Weniger Schüler sollen nach Willen der LVU auch zu kleineren Klassen führen. (Foto: pixelio.de)
Weniger Schüler sollen nach Willen der LVU auch zu kleineren Klassen führen. (Foto: pixelio.de)

„Es ist falsch, die demografischen Auswirkungen auf die Bildungspolitik als fiskalischen Steinbruch zu benutzen", sagt der Hauptgeschäftsführer der Landesvereinigung Unternehmerverbände Rheinland-Pfalz (LVU), Werner Simon. Sinkende Schülerzahlen in den Grundschulen müssten dazu genutzt werden, die Pro-Kopf-Versorgung zu verbessern.
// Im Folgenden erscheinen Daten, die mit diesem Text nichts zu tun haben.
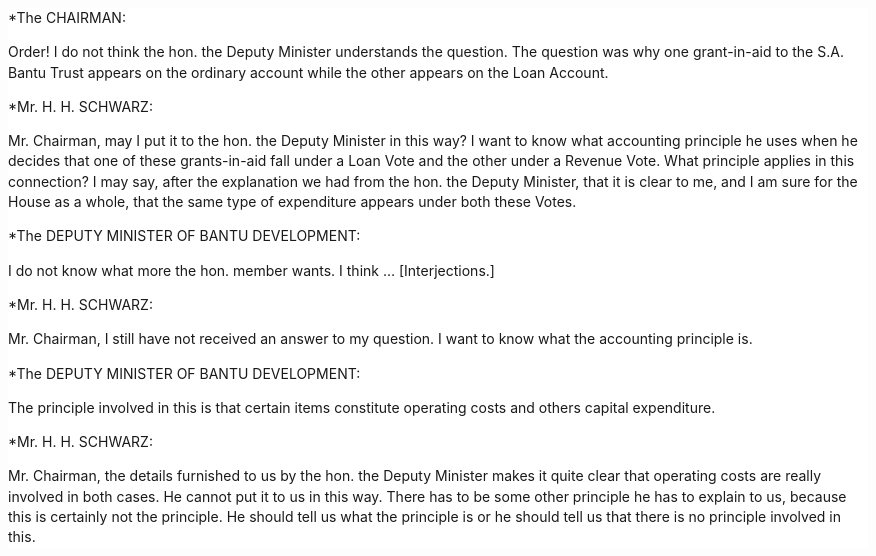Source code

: </speech>

<speech by="#chairman">

<from>*The <person refersTo="hansard_za">CHAIRMAN</person>:</from>

<p>Order! I do not think the hon. the Deputy Minister understands the question. The question was why one grant-in-aid to the S.A. Bantu Trust appears on the ordinary account while the other appears on the Loan Account.</p>

</speech>

<speech by="#schwarz">

<from>*Mr. <person refersTo="hansard_za">H. H. SCHWARZ</person>:</from>

<p>Mr. Chairman, may I put it to the hon. the Deputy Minister in this way? I want to know what accounting principle he uses when he decides that one of these grants-in-aid fall under a Loan Vote and the other under a Revenue Vote. What principle applies in this connection? I may say, after the explanation we had from the hon. the Deputy Minister, that it is clear to me, and I am sure for the House as a whole, that the same type of expenditure appears under both these Votes.</p>

</speech>

<speech by="#deputy_minister_of_bantu_development">

<from>*The <person refersTo="hansard_za">DEPUTY MINISTER OF BANTU DEVELOPMENT</person>:</from>

<p>I do not know what more the hon. member wants. I think &#x2026; [Interjections.]</p>

</speech>

<speech by="#schwarz">

<from>*Mr. <person refersTo="hansard_za">H. H. SCHWARZ</person>:</from>

<p>Mr. Chairman, I still have not received an answer to my question. I want to know what the accounting principle is.</p>

</speech>

<speech by="#deputy_minister_of_bantu_development">

<from>*The <person refersTo="hansard_za">DEPUTY MINISTER OF BANTU DEVELOPMENT</person>:</from>

<p>The principle involved in this is that certain items constitute operating costs and others capital expenditure.</p>

</speech>

<speech by="#schwarz">

<from>*Mr. <person refersTo="hansard_za">H. H. SCHWARZ</person>:</from>

<p>Mr. Chairman, the details furnished to us by the hon. the Deputy Minister makes it quite clear that operating costs are really involved in both cases. He cannot put it to us in this way. There has to be some other principle he has to explain to us, because this is certainly not the principle. He should tell us what the principle is or he should tell us that there is no principle involved in this.</p>

</speech>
Die sogenannte Klassenmesszahl beschreibt die Größe, ab der – mit einer zulässigen Abweichung von zehn Prozent – eine zweite Klasse gebildet werden muss. Derzeit liegt dieser Wert bei 30. Schulen mit zwei Klassenstärken von 15 und 16 beispielsweise würden bei weiterem Schülerrückgang bereits bei einem Rückgang um einen Schüler die zweite Klassen schließen und den Unterricht in einer 30-Schüler-Einheit führen.
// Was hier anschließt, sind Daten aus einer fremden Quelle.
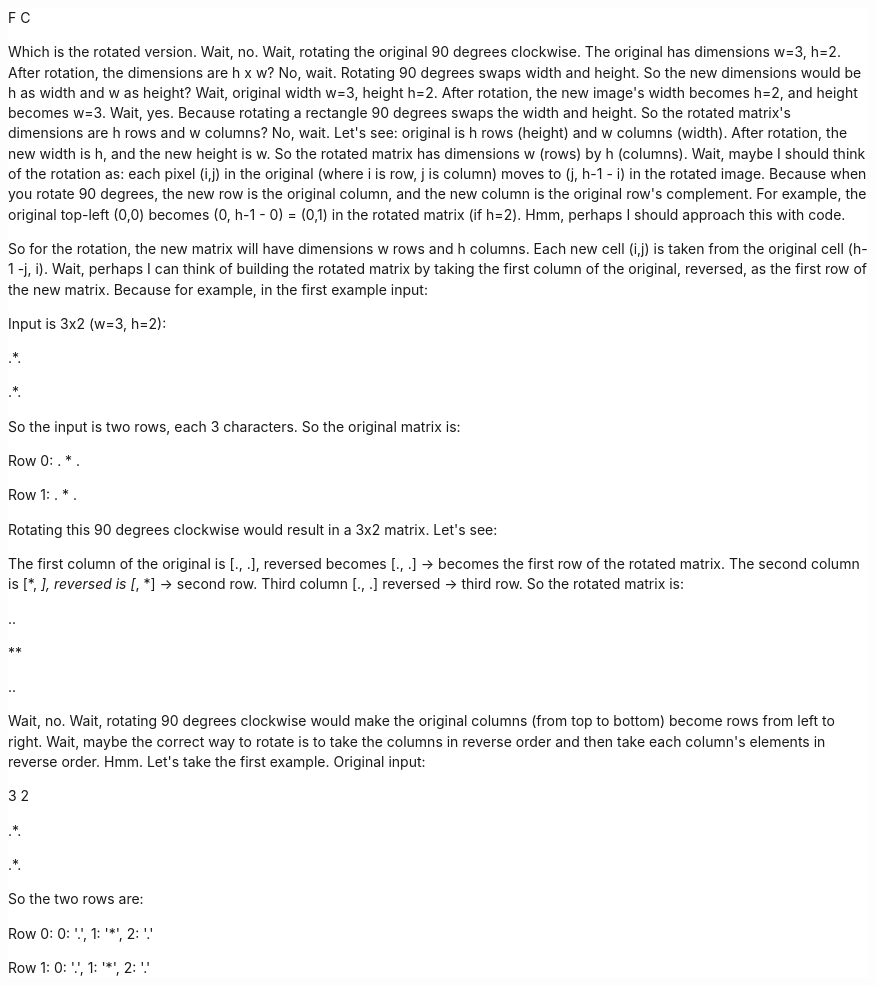 F C

Which is the rotated version. Wait, no. Wait, rotating the original 90 degrees clockwise. The original has dimensions w=3, h=2. After rotation, the dimensions are h x w? No, wait. Rotating 90 degrees swaps width and height. So the new dimensions would be h as width and w as height? Wait, original width w=3, height h=2. After rotation, the new image's width becomes h=2, and height becomes w=3. Wait, yes. Because rotating a rectangle 90 degrees swaps the width and height. So the rotated matrix's dimensions are h rows and w columns? No, wait. Let's see: original is h rows (height) and w columns (width). After rotation, the new width is h, and the new height is w. So the rotated matrix has dimensions w (rows) by h (columns). Wait, maybe I should think of the rotation as: each pixel (i,j) in the original (where i is row, j is column) moves to (j, h-1 - i) in the rotated image. Because when you rotate 90 degrees, the new row is the original column, and the new column is the original row's complement. For example, the original top-left (0,0) becomes (0, h-1 - 0) = (0,1) in the rotated matrix (if h=2). Hmm, perhaps I should approach this with code.

So for the rotation, the new matrix will have dimensions w rows and h columns. Each new cell (i,j) is taken from the original cell (h-1 -j, i). Wait, perhaps I can think of building the rotated matrix by taking the first column of the original, reversed, as the first row of the new matrix. Because for example, in the first example input:

Input is 3x2 (w=3, h=2):

.*.

.*.

So the input is two rows, each 3 characters. So the original matrix is:

Row 0: . * .

Row 1: . * .

Rotating this 90 degrees clockwise would result in a 3x2 matrix. Let's see:

The first column of the original is [., .], reversed becomes [., .] → becomes the first row of the rotated matrix. The second column is [*, *], reversed is [*, *] → second row. Third column [., .] reversed → third row. So the rotated matrix is:

.. 

**

.. 

Wait, no. Wait, rotating 90 degrees clockwise would make the original columns (from top to bottom) become rows from left to right. Wait, maybe the correct way to rotate is to take the columns in reverse order and then take each column's elements in reverse order. Hmm. Let's take the first example. Original input:

3 2

.*.

.*.

So the two rows are:

Row 0: 0: '.', 1: '*', 2: '.' 

Row 1: 0: '.', 1: '*', 2: '.'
Die LVU wiederholt daher ihre Forderung nach einer Ausschöpfung der Demografie-Rendite. Hierzu müssten die Klassenmesszahlen angepasst werden. Bei zurückgehenden Schülerzahlen müsse die Chance auf eine Verbesserung des Betreuungsverhältnisses genutzt werden, statt dieses noch zusätzlich zu verschlechtern. „Hier wird am falschen Ende gespart", sagt Simon. Viele öffentliche Gelder, die am Ende der Ausbildung investiert werden müssten um junge Menschen ohne Schulabschluss oder die entsprechenden Qualifikationen doch noch für den Arbeitsmarkt verfügbar zu machen, könnten hier eingespart werden, wenn die Chancen im Grundschulbereich durch den Schülerrückgang konsequent genutzt würden.